A growing problem that is hard to ignore
Nearly half of global business network assets were already ageing or obsolete as far back as 2020, and the problem has grown since. In the United Kingdom, 228 legacy systems were identified across government in 2024, and over one in four carried a high likelihood of operational or security failure. Once systems fall out of support, they stop receiving security fixes and become steady points of weakness.
This issue is not limited to old equipment quietly running in the background. Unsupported systems often sit at the edges of networks where exposure is highest. Threat actors take advantage of this. In the European Union, 60% of breaches in 2022 and 2023 came from vulnerabilities that already had available patches that were not applied.
National vulnerability compared
To understand the scale of the problem, the report evaluates End of Life exposure across five major economies. The United Kingdom ranks highest at 92, followed by the United States at 88, Germany at 87.8, France at 83 and Japan at 65. Japan’s lower score reflects a diverse infrastructure base, stronger national standards and a focus on digital resilience. In contrast, the United Kingdom shows greater exposure to unsupported systems and highly concentrated critical sectors, which increases the potential impact of failures.
Frequent attacks are not the only marker of national risk. Structural factors such as the volume of unsupported technology in use, the number of operators in essential services and the likely impact of outages matter just as much. Healthcare is an obvious example. Across all five geographies it presents the highest relative risk. One cited finding shows that 60% of French hospitals were still using Windows 7 in 2022, two years after support for that system ended.

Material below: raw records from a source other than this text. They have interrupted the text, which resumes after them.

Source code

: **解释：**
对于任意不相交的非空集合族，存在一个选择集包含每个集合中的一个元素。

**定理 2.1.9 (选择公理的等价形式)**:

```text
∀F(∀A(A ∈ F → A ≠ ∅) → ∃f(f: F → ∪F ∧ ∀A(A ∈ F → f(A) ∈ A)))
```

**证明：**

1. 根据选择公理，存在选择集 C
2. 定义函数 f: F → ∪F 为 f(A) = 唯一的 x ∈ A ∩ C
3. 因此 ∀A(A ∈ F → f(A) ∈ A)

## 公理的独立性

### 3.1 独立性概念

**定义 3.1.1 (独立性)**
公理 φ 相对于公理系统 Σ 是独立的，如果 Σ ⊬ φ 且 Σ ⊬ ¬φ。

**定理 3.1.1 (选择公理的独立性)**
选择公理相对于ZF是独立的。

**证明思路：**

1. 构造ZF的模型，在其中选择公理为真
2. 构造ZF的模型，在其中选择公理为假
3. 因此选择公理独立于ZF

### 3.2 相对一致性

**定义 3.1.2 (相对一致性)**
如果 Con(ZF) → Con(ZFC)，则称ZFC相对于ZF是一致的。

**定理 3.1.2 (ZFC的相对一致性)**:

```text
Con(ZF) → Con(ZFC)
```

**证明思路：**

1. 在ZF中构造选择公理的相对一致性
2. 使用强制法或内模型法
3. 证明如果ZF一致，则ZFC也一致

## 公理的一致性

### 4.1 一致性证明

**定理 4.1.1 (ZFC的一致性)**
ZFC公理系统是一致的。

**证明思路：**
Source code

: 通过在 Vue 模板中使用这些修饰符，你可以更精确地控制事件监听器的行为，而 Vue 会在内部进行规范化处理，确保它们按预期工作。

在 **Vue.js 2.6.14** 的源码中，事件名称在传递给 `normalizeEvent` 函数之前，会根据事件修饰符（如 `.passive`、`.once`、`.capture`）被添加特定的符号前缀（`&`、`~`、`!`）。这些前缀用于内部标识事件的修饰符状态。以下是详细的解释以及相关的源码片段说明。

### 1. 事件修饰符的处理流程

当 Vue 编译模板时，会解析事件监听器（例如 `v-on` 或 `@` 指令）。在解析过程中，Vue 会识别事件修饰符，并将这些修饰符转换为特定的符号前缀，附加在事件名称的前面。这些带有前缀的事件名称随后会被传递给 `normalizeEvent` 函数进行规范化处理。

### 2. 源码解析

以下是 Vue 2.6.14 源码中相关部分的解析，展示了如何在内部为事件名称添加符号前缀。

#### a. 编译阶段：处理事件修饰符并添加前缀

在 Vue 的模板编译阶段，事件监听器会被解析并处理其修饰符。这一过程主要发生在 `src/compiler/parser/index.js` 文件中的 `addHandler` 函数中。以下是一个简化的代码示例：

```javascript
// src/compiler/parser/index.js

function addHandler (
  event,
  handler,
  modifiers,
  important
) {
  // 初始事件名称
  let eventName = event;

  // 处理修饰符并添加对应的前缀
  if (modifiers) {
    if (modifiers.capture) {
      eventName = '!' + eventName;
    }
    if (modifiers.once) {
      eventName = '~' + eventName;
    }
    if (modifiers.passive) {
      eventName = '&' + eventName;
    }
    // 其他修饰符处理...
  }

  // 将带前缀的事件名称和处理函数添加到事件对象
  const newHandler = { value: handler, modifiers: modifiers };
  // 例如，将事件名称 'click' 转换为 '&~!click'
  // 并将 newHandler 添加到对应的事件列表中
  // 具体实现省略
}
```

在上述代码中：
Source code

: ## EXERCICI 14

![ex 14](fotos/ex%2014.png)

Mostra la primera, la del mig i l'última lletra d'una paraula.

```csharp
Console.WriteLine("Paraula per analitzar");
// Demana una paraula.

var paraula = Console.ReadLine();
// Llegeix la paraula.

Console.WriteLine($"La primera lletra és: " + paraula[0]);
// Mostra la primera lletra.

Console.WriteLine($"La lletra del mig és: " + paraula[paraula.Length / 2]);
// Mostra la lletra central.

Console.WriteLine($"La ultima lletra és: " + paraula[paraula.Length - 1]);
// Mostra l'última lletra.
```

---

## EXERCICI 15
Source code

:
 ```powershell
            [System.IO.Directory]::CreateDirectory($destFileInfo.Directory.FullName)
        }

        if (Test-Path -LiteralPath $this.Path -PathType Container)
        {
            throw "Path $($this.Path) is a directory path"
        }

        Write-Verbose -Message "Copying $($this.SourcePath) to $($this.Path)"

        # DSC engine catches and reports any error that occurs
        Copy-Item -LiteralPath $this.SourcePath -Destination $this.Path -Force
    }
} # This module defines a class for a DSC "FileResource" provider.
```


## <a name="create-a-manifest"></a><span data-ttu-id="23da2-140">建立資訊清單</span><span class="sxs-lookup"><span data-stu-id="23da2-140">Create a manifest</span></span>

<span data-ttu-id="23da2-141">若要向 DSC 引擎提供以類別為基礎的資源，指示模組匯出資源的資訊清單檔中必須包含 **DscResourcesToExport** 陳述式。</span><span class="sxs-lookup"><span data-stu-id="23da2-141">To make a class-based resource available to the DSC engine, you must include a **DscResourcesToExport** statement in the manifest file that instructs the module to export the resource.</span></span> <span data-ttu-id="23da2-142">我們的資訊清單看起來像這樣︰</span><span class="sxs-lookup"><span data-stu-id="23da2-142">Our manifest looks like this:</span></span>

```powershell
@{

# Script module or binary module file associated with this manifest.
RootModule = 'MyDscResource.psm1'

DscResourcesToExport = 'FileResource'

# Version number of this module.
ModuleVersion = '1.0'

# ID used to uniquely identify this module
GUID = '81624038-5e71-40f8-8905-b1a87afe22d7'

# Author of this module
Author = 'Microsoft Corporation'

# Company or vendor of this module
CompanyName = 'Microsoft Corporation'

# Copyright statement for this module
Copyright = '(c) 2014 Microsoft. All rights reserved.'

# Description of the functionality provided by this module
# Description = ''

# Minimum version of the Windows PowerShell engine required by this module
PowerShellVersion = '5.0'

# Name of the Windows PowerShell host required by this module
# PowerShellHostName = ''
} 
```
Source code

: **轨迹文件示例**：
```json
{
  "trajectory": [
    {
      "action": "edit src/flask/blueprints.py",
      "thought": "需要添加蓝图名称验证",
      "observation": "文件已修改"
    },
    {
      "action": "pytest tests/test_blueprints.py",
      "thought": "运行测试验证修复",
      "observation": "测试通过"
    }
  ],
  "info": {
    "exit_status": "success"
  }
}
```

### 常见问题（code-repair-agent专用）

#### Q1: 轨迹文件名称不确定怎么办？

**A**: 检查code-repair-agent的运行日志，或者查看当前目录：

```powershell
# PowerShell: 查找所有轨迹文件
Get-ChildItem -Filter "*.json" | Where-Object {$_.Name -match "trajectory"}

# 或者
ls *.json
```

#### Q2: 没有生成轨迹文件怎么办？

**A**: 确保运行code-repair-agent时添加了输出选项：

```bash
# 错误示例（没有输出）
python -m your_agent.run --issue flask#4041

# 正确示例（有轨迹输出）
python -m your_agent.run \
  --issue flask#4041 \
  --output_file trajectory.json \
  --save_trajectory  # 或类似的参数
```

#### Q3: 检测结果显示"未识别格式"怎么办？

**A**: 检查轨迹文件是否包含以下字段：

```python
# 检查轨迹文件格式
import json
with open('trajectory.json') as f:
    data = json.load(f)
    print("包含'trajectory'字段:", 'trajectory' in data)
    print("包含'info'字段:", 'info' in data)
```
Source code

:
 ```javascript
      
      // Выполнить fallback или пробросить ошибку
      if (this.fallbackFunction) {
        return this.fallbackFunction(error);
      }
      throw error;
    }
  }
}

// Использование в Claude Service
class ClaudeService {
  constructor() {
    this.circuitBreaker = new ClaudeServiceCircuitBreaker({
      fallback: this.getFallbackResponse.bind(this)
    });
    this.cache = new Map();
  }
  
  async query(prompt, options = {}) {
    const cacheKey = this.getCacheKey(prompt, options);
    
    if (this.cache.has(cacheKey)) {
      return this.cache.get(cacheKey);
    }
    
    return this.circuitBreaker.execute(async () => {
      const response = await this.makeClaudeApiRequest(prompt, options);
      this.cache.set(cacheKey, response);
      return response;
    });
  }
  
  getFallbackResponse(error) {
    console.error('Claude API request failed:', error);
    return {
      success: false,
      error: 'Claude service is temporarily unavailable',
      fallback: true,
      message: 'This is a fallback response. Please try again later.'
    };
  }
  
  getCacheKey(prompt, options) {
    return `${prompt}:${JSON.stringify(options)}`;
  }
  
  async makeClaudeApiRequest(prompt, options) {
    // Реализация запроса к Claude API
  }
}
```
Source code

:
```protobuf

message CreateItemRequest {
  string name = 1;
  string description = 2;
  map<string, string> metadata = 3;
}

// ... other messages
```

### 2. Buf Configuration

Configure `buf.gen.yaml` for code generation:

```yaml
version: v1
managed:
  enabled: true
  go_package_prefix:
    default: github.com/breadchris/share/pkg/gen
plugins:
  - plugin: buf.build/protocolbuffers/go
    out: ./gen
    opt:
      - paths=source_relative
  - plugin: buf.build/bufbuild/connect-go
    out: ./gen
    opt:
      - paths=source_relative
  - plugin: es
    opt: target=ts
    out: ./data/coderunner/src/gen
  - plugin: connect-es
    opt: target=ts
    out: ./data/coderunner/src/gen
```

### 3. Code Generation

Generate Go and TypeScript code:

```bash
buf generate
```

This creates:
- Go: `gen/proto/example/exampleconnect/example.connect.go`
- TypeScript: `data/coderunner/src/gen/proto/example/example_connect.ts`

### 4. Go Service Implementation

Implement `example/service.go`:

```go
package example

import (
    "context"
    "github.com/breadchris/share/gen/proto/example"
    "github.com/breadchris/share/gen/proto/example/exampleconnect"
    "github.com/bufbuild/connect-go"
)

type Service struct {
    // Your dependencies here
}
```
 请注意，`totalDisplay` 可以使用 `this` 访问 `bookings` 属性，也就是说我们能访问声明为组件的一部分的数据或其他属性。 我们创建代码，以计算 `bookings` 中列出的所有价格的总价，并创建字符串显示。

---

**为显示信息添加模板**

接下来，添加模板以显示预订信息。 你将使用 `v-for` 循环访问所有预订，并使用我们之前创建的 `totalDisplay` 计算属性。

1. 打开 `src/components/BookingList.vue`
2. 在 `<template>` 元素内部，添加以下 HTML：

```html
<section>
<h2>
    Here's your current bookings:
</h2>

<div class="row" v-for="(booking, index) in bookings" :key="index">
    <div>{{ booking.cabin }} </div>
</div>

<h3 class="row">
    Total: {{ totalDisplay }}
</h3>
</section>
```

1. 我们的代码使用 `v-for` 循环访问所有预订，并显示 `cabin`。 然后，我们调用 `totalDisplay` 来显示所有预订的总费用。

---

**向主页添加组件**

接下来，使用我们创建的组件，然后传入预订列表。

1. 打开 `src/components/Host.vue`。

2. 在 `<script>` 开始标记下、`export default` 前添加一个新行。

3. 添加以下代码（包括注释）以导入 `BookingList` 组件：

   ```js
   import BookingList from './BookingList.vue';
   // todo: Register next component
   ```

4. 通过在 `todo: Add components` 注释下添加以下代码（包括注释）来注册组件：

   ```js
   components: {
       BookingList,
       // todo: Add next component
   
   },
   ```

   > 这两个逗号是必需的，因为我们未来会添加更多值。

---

Sector pressures that continue to mount
Healthcare is the most exposed sector in almost every country assessed, driven by life critical services, interconnected systems, long refresh cycles and sensitive data. In both the United States and the United Kingdom it carries the highest risk score.
Water and energy systems also face ongoing threat activity. Several governments have warned that state backed groups are exploring these networks for long term access. The report recalls the February 2024 advisory that revealed widespread attempts by the group known as Volt Typhoon to compromise American water, energy, transportation and communications networks.
Manufacturing and finance sectors appear somewhat more stable but still carry significant risk. Various operators rely on similar technology stacks. Shared components can turn a single vulnerability into a wider incident if updates are delayed or unsupported systems remain in use.
The rising cost of technical debt
Technical debt has become a national burden. The United States government spent $100 billion on IT and cybersecurity in 2023. Estimates show that $80 billion of this went toward operating and maintaining existing systems, including legacy environments. In the United Kingdom, nearly half of the planned 2019 government IT spend had the same purpose, which left fewer resources for modernization.
“The initial point of entry for attackers launching debilitating cyberattacks often involves IT that is unpatched or too old to patch. This is known as “technical debt”— the shadow liability from outdated technology that cannot be patched or operated securely,” said Jeff Campbell, SVP and Chief Government Strategy Officer, Cisco.
Downtime adds another layer of cost. Large companies lose $9,000 for every minute of system outages, and 56% of that downtime stems from cybersecurity incidents. 54% of executives admitted to intentionally leaving the root causes of downtime unfixed to limit the cost of legacy systems.
Organizations now average about seven months to return to full operations and those that invest less in resilience take far longer. One example is the 2024 attack on Synnovis, which interrupted over 11,000 patient interactions and resulted in costs of over $39 million.